- [Given passage]:
=== Section Start ===
I hear that this is a tool designed for O’Sullivan to threaten the countries he travels to with, but nothing more. And people familiar with the topic also explain to me that Brussels isn’t at all keen to push countries into the arms of Russia and China. This is the sort of tool that would accomplish exactly that.

As evidence, they point to countries like Serbia and Georgia that, despite their refusal to align with EU sanctions on Moscow -- even to the point of allowing Russian flights to land on their soil -- still haven’t faced any negative consequences from Brussels for their actions.

Finally, there is the issue of unanimity, which is needed for any listing under this new framework. Right now, it is hard to see all 27 EU member states seeing eye to eye on this.

Drilling Down

  • One of the reasons for the skepticism is that Germany, backed notably by Italy, worked very hard to make the sanctions text on this issue longer and more complicated. Several EU officials familiar with the matter told me that Germany was even keen to remove the possibility of listing specific third countries, but that this was resisted by most other EU member states.
=== Section End ===
- [What to produce]:
Answer these from the passage on EU sanctions above:
(a) Which two countries are named as refusing to align with EU sanctions on Moscow?
(b) How many EU member states would have to agree for a listing under the new framework?
(c) Which country is named as backing Germany's push to make the sanctions text longer and more complicated?

- [Given records]:
=== Section Start ===
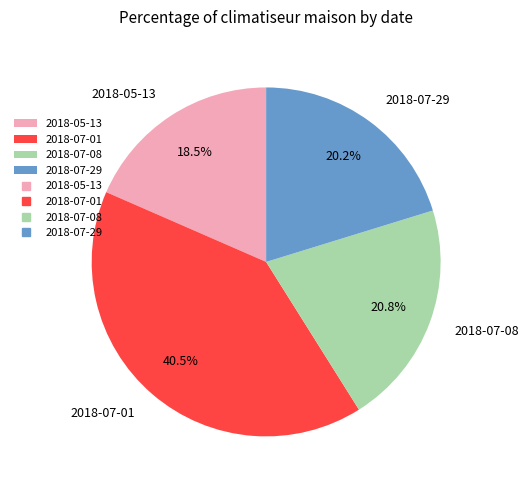

True or false: 2018-07-29 accounts for 20% of the total.

True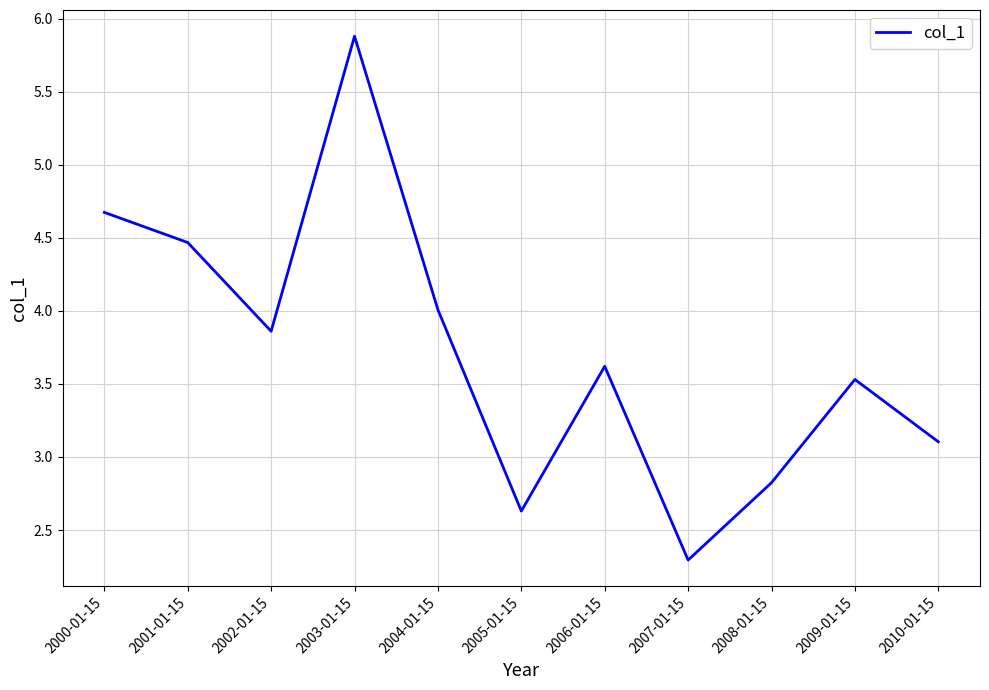

List the labels in order of value, largest first.

2003-01-15, 2000-01-15, 2001-01-15, 2004-01-15, 2002-01-15, 2006-01-15, 2009-01-15, 2010-01-15, 2008-01-15, 2005-01-15, 2007-01-15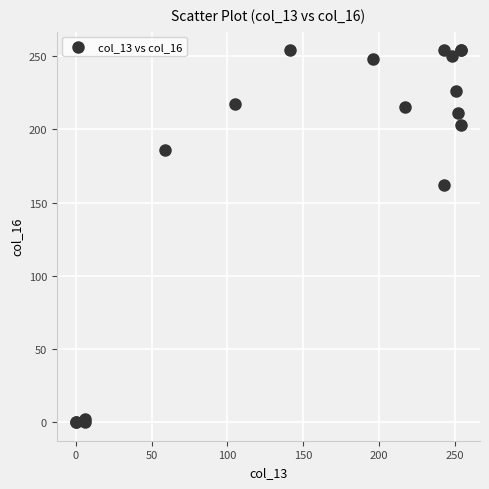

What Y value in the scatter plot is closest to 127?

162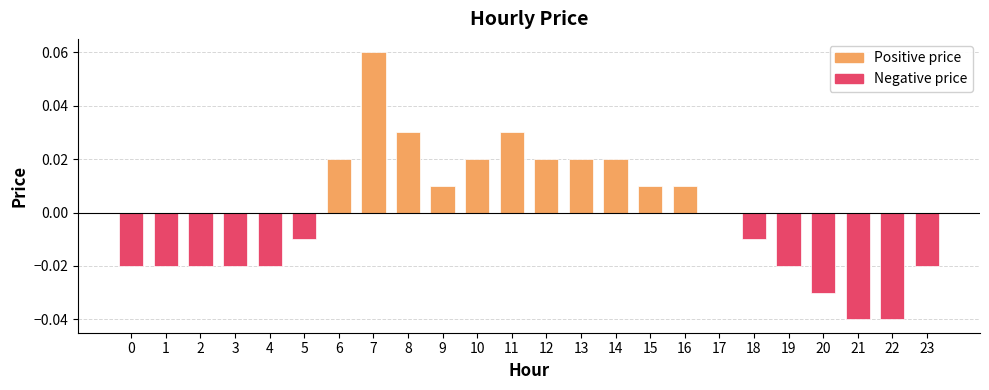

Which series has the largest range (max minus min)?

Positive price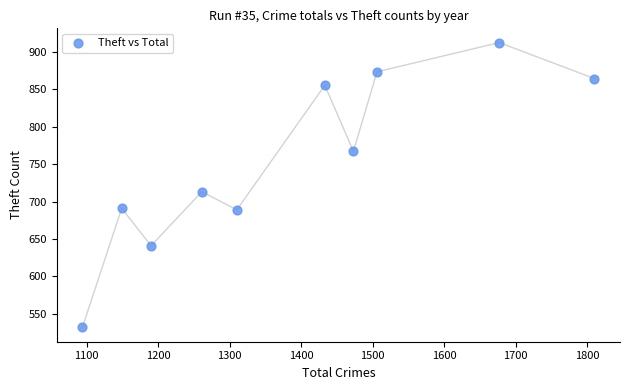

What is the range of Y values (max minus min)?

380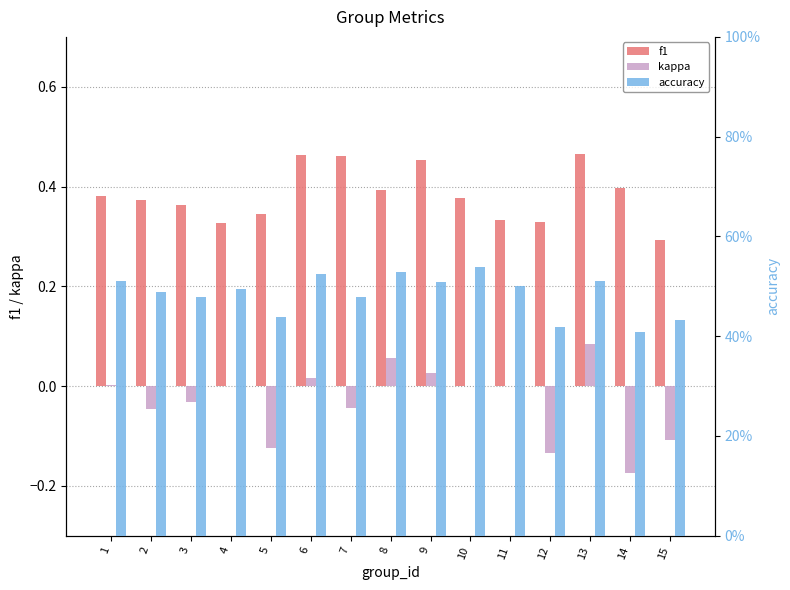

Which label corresponds to the largest value in the chart?

10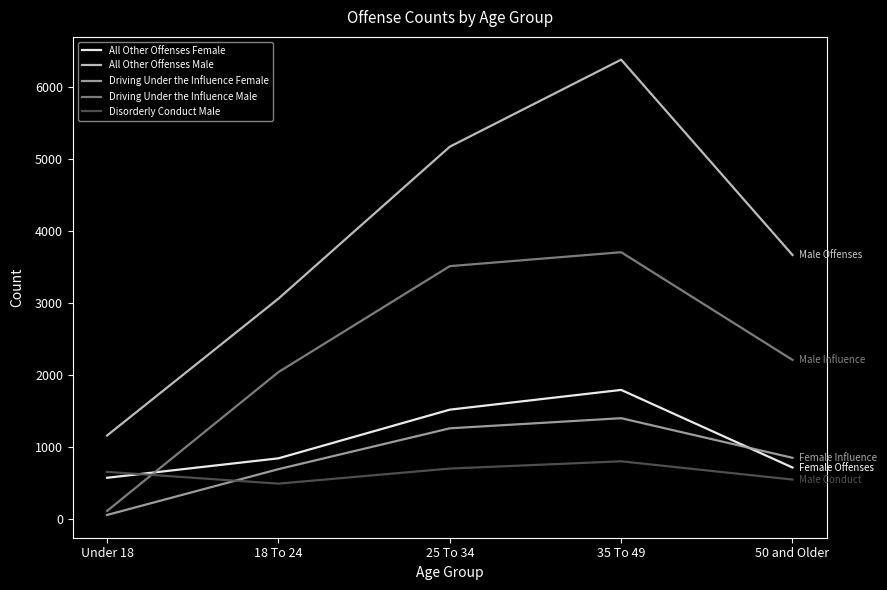

What is the difference between the Driving Under the Influence Male values at 18 To 24 and Under 18?

1928.9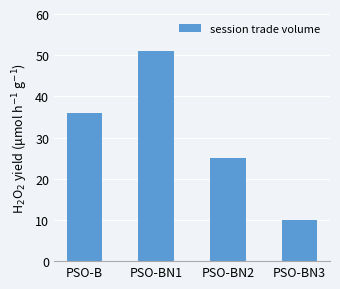

Reading left to right, extract all data points from this chart.

PSO-B=36	PSO-BN1=51	PSO-BN2=25	PSO-BN3=10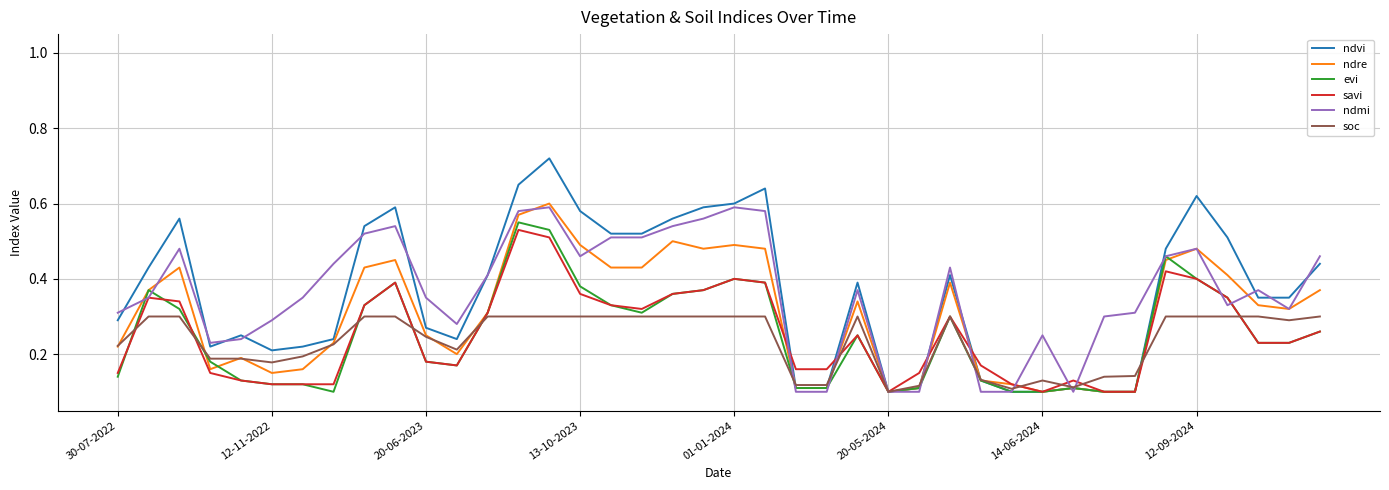

Which series has the widest spread of values?

ndvi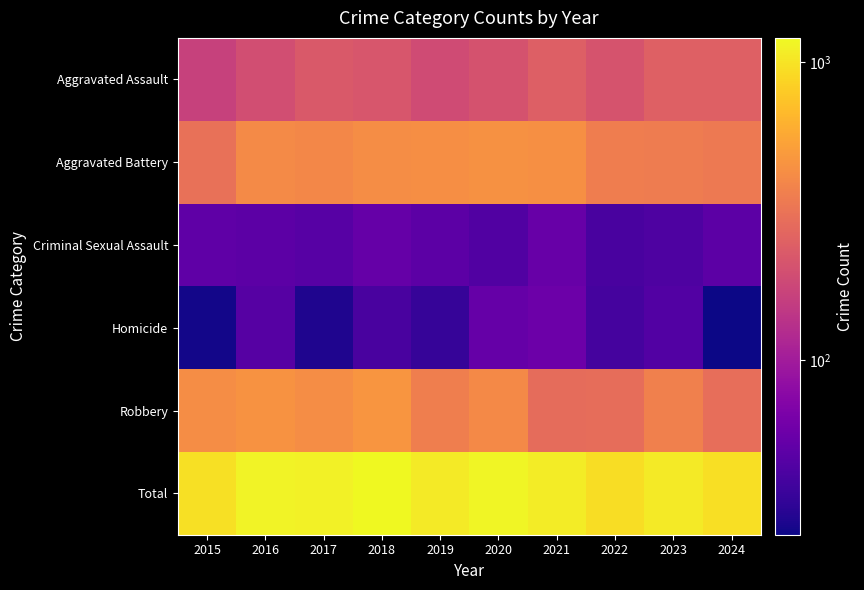

At 2020, list the series in order from smallest to largest.

Criminal Sexual Assault, Homicide, Aggravated Assault, Robbery, Aggravated Battery, Total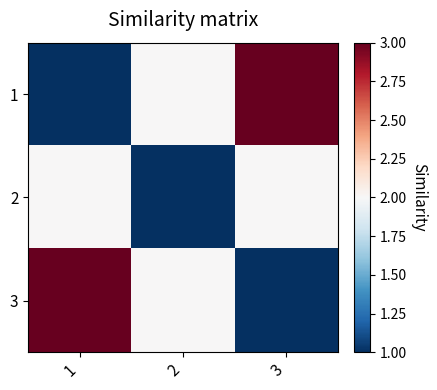

Rank the series by their maximum value, from highest to lowest.

1, 3, 2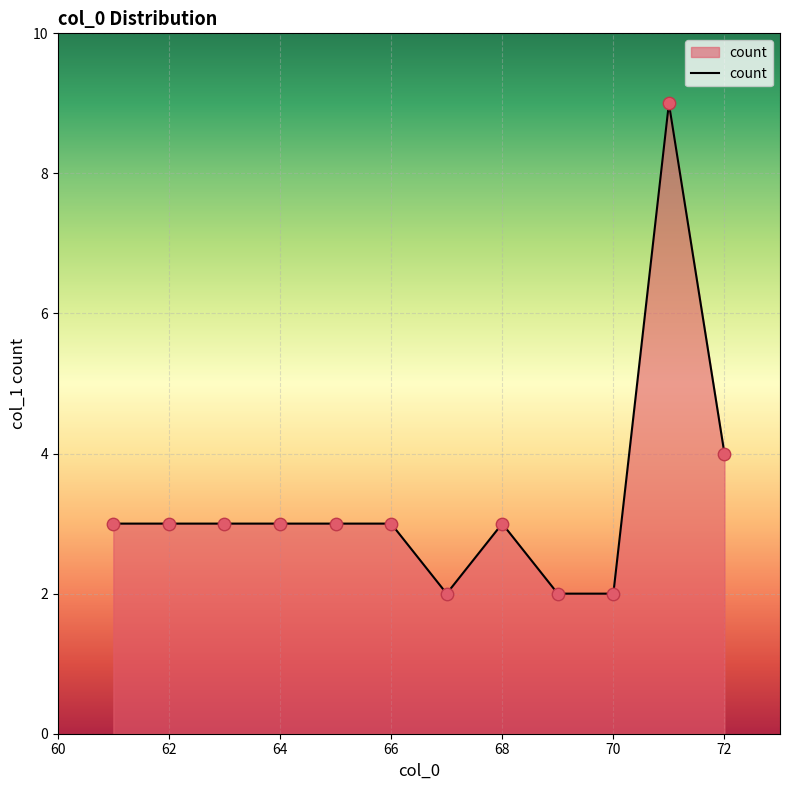

What is the greatest value displayed?

9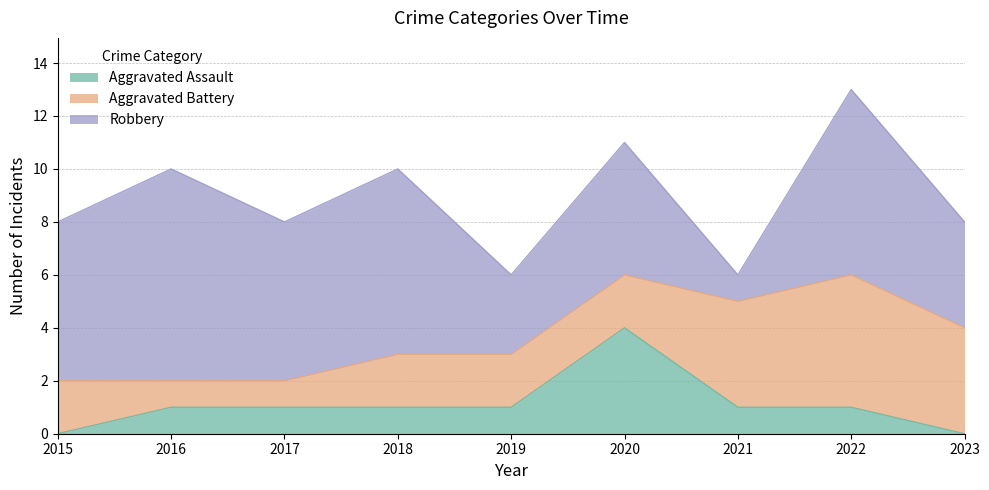

Reading left to right, what are all the values shown in this chart?

Aggravated Assault: 0	1	1	1	1	4	1	1	0
Aggravated Battery: 2	1	1	2	2	2	4	5	4
Robbery: 6	8	6	7	3	5	1	7	4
=== Section End ===
- [The completed task]:
(a) Serbia and Georgia
(b) All 27
(c) Italy